* **What needs to be done**:
Could you restate the data below word for word, without its pictures?

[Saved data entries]
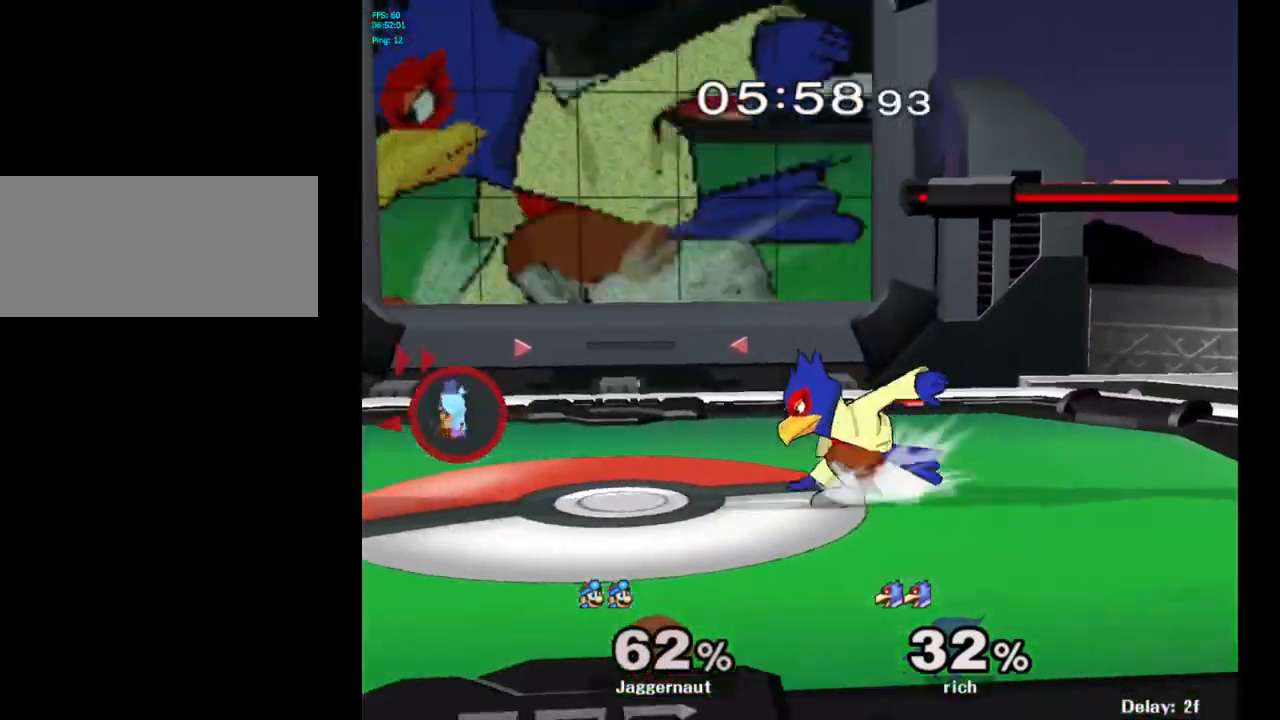
{"buttons": ["A"], "left_stick": "center", "right_stick": "center", "events": [[300, "left_stick", "right"], [350, "left_stick", "center"], [467, "A", "down"]]}
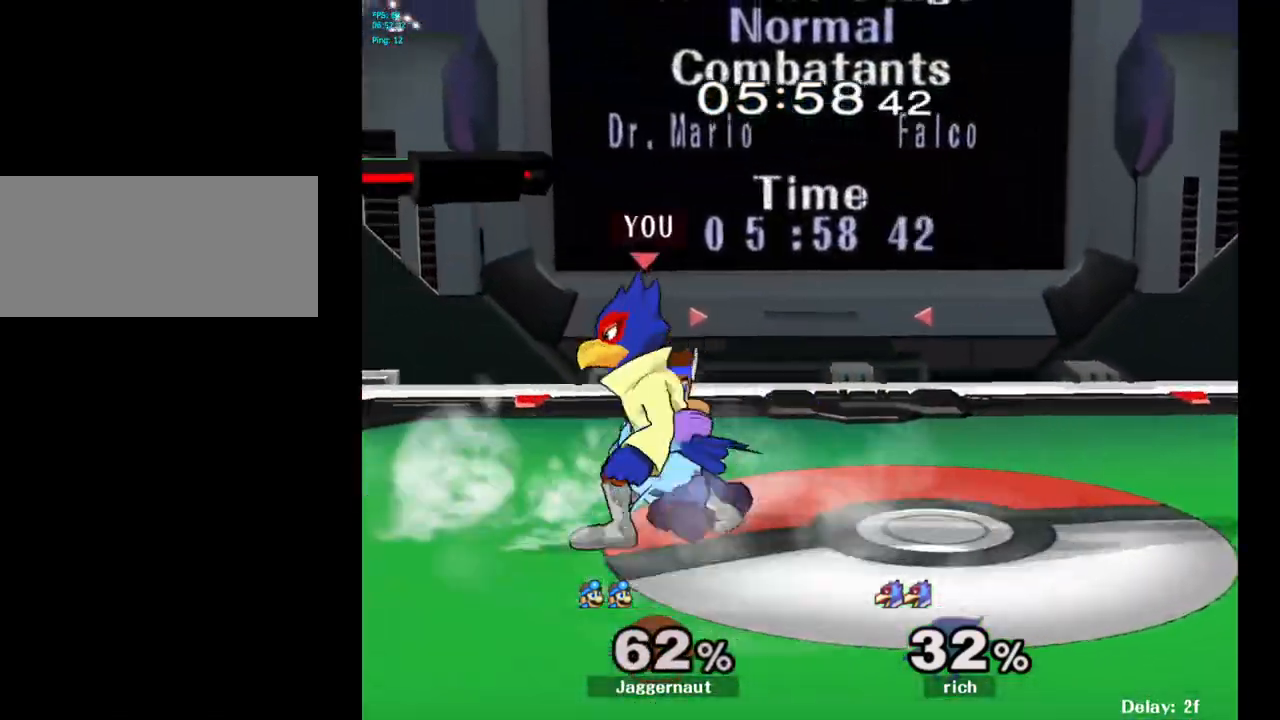
{"buttons": [], "left_stick": "center", "right_stick": "center", "events": [[100, "A", "up"]]}
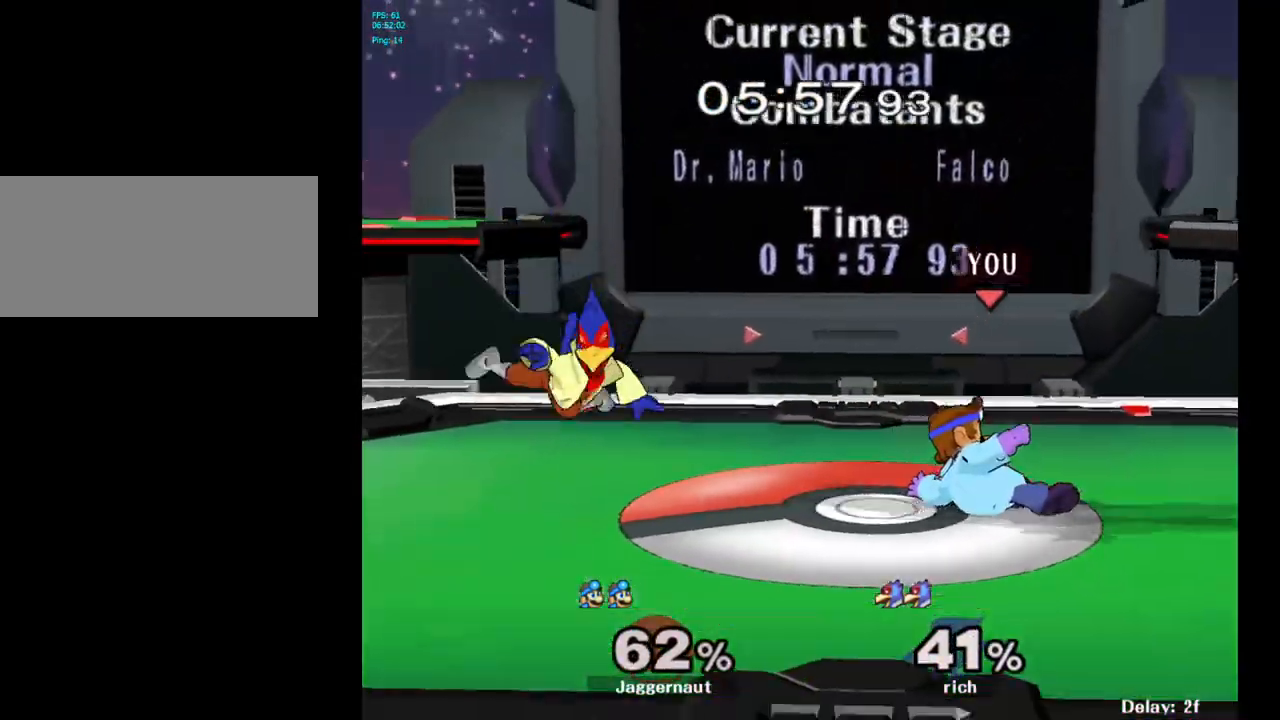
{"buttons": [], "left_stick": "center", "right_stick": "center", "events": [[300, "left_stick", "left"], [467, "Y", "down"], [500, "Y", "up"], [500, "left_stick", "center"]]}
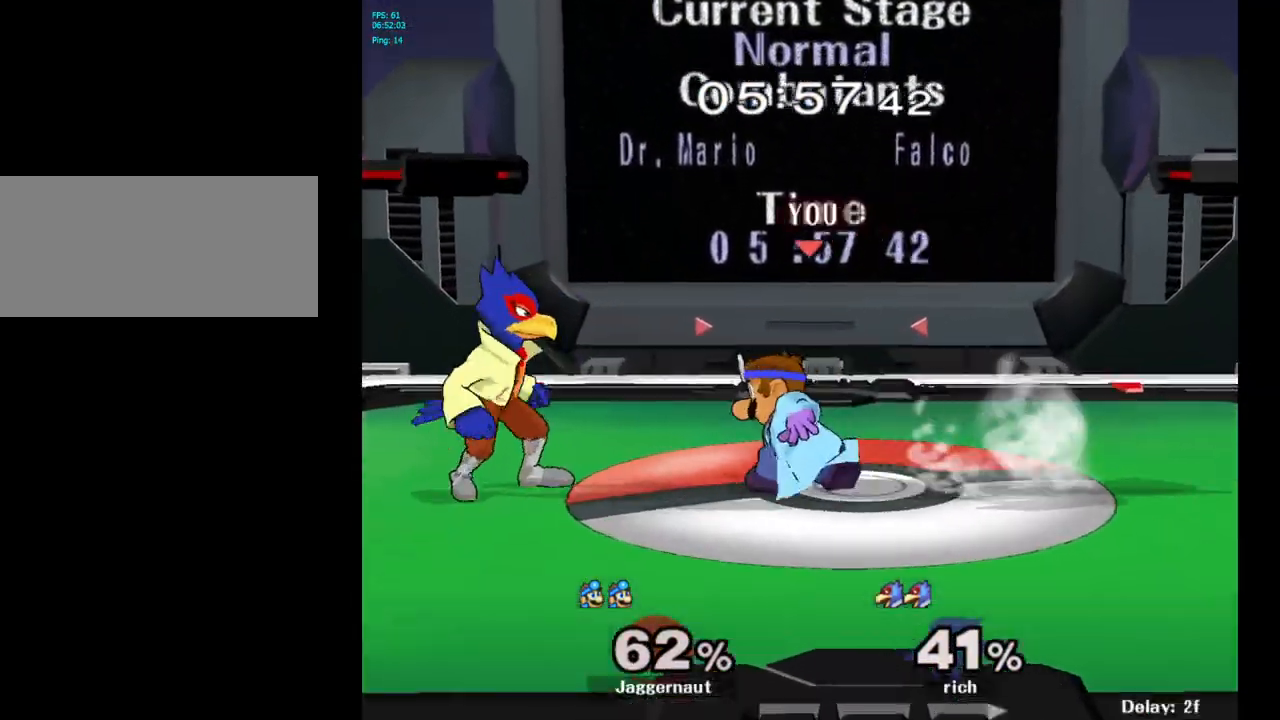
{"buttons": [], "left_stick": "left", "right_stick": "center", "events": [[83, "A", "down"], [167, "A", "up"], [250, "left_stick", "left"]]}
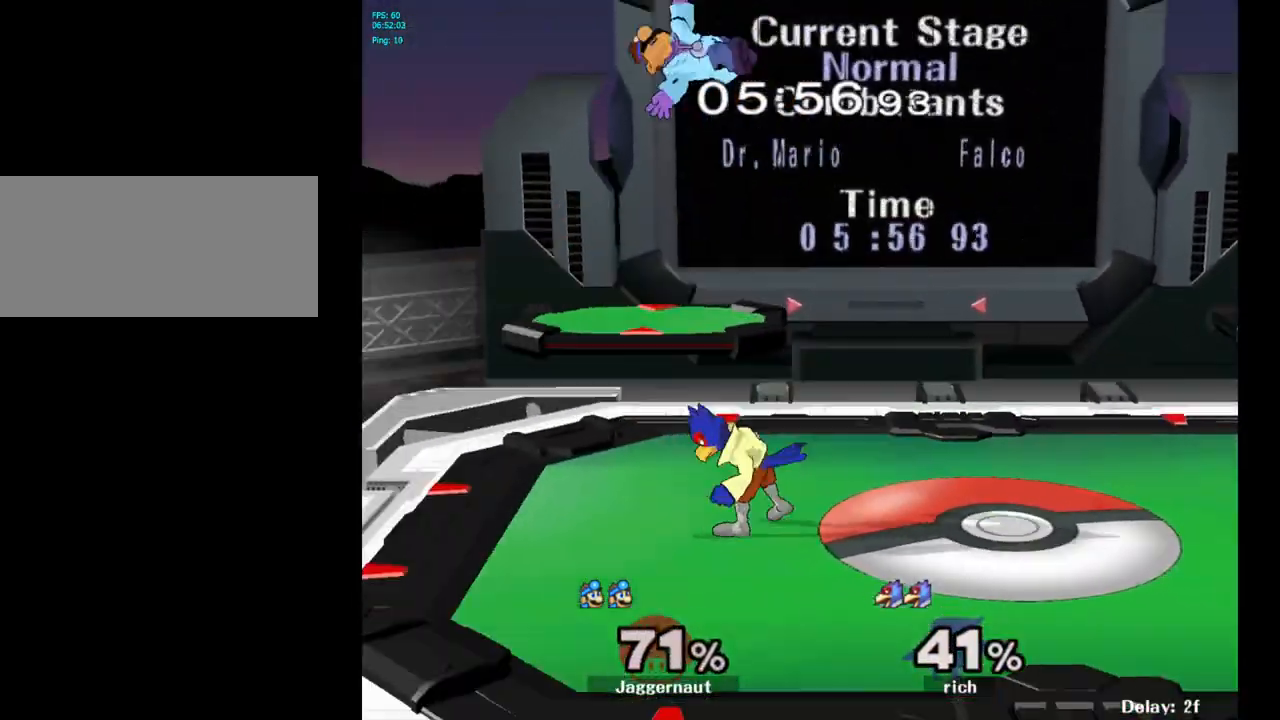
{"buttons": [], "left_stick": "up", "right_stick": "center", "events": [[83, "left_stick", "center"], [250, "Y", "down"], [333, "left_stick", "up"], [350, "Y", "up"], [400, "Y", "down"], [500, "Y", "up"]]}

* **Answer below**:
{"buttons": ["A"], "left_stick": "center", "right_stick": "center", "events": [[300, "left_stick", "right"], [350, "left_stick", "center"], [467, "A", "down"]]}
{"buttons": [], "left_stick": "center", "right_stick": "center", "events": [[100, "A", "up"]]}
{"buttons": [], "left_stick": "center", "right_stick": "center", "events": [[300, "left_stick", "left"], [467, "Y", "down"], [500, "Y", "up"], [500, "left_stick", "center"]]}
{"buttons": [], "left_stick": "left", "right_stick": "center", "events": [[83, "A", "down"], [167, "A", "up"], [250, "left_stick", "left"]]}
{"buttons": [], "left_stick": "up", "right_stick": "center", "events": [[83, "left_stick", "center"], [250, "Y", "down"], [333, "left_stick", "up"], [350, "Y", "up"], [400, "Y", "down"], [500, "Y", "up"]]}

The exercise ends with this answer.